Recap: Last week one saw the Fall of the Fibonacci 76.4% marked on the EOD charts (post here). We noted that our channel drawn a month ago - was exactly followed by the Price (post here) and in the same post, we also observed that some crossovers indicate the Bull Market's return, then we studied moving average crossovers - both for and against.
|Nifty - End of Month Chart - 17 Feb 2012 - each candle is ONE MONTH|
Nifty - End of Month Chart (EOM): Around mid December we had observed (post here) that a pullback to the Green line was possible (highlighted with a blue oval above) - at that Bearish time it looked a remote possibility - today that line looks tantalizingly close. This month's candle can touch the green line at approx 5747 and next month's candle approx 5838. Now, we shall zoom in for a closer look at the area marked in the blue rectangle - with the EOW chart below.
|Nifty - End of Week Chart - 17 Feb 2012 - each candle is ONE WEEK|
Nifty - End of Week Chart (EOW): Last week's candle has exactly touched our channel top (highlighted with a blue oval above). Cracking last week's high should give us our new channel (shown in black) and the targets discussed in the EOM above. A consolidation around the channel top is healthy for the up move. We now study the area marked inside the blue rectangle with the EOD charts below.
|Nifty - End of Day Chart - 17 Feb 2012 - DAILY close price in a line|
Nifty - End of Day Chart (EOD): We are near channel top here also as observed earlier (post here). The next leg of the up move or consolidation should be watched in sync with EOW and EOM notes above.

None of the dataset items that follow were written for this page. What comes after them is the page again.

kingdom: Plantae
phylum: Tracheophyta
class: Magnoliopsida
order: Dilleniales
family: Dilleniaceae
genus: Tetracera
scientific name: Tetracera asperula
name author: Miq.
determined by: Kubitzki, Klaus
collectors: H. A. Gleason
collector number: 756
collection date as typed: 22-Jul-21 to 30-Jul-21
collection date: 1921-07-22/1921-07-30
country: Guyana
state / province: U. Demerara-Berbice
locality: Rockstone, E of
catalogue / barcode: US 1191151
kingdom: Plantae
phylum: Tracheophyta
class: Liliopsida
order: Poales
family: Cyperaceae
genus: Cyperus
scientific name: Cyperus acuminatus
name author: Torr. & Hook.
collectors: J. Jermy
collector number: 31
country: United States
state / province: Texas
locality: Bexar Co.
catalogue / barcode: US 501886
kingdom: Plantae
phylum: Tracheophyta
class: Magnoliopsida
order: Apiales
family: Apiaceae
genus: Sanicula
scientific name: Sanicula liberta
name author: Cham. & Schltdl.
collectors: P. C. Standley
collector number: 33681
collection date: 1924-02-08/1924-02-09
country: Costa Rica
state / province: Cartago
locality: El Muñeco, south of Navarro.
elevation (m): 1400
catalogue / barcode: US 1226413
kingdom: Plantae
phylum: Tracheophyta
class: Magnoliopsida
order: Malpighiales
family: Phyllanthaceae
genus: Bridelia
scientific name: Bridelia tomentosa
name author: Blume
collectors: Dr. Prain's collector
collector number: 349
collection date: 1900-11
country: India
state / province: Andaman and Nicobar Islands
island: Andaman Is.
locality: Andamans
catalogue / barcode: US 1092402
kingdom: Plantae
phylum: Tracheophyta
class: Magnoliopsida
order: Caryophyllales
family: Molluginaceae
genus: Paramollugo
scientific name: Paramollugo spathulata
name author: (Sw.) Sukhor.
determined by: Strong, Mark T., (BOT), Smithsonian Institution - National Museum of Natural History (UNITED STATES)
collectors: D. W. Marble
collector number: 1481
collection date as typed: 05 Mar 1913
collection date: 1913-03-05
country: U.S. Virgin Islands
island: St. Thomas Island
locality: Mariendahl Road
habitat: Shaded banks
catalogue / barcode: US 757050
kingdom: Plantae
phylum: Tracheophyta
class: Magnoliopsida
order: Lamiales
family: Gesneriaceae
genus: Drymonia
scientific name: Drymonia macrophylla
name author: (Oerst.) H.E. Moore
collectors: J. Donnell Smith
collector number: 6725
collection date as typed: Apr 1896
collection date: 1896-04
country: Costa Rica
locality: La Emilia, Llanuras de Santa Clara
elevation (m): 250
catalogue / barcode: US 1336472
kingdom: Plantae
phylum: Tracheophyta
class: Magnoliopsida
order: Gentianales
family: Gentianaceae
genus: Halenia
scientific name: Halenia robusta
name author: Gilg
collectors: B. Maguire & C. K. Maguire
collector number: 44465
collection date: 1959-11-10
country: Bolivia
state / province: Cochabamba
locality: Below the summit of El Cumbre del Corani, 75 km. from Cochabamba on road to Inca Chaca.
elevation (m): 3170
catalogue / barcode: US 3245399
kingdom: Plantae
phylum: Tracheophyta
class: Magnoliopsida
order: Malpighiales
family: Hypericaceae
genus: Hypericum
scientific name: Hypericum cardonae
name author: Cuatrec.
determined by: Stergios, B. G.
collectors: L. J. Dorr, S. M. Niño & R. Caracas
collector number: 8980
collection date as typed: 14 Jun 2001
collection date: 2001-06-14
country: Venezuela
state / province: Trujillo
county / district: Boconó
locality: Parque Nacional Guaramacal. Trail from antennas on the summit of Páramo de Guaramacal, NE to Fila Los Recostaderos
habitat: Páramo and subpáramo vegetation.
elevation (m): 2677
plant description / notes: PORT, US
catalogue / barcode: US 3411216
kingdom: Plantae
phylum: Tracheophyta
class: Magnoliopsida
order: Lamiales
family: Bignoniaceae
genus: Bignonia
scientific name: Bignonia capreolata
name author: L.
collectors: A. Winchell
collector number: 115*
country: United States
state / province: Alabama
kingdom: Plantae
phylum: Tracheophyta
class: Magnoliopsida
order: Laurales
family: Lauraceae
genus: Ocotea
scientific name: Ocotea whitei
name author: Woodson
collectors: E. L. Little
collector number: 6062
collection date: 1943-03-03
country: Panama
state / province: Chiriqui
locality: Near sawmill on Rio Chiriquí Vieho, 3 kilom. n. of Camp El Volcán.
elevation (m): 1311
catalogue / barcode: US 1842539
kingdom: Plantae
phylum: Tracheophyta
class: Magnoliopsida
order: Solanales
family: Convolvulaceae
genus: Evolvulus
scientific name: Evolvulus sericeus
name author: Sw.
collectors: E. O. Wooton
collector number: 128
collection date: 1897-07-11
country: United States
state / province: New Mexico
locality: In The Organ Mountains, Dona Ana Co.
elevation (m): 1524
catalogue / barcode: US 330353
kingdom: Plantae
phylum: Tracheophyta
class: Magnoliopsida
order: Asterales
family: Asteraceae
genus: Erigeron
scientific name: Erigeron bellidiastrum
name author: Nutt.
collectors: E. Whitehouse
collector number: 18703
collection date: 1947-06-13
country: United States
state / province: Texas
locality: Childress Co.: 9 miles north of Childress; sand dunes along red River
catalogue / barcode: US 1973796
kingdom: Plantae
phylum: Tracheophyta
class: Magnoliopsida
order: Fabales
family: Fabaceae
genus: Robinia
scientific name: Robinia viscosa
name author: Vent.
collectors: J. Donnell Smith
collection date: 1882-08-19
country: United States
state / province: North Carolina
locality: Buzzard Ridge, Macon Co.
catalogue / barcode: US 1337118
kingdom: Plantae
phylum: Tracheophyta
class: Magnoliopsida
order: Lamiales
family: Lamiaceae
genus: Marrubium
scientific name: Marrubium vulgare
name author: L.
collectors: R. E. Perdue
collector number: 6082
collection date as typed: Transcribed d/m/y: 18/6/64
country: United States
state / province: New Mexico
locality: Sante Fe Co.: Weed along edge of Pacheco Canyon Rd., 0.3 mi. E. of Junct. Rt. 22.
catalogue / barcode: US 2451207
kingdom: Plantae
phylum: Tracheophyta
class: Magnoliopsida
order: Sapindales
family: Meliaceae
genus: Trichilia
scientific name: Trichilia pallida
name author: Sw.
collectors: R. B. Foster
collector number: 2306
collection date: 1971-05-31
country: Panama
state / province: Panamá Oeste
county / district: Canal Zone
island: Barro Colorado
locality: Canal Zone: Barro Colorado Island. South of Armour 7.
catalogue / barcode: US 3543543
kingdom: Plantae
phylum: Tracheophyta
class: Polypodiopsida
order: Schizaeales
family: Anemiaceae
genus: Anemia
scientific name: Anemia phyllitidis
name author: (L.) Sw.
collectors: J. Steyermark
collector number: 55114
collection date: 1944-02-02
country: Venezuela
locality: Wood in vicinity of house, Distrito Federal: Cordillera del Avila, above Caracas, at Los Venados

Bulls remain strong above 5454. Throw back should be held by the Fib 76x line.
Looking forward: Channel tops, both on EOD and EOW, smell of consolidation. Bulls however have enough momentum to take the climb into a steeper channel up. Fundamental reasons (Budget and PIGS) may queer the pitch. Battle lines between Bears and Bulls are drawn for now, at the channel lines as studied above.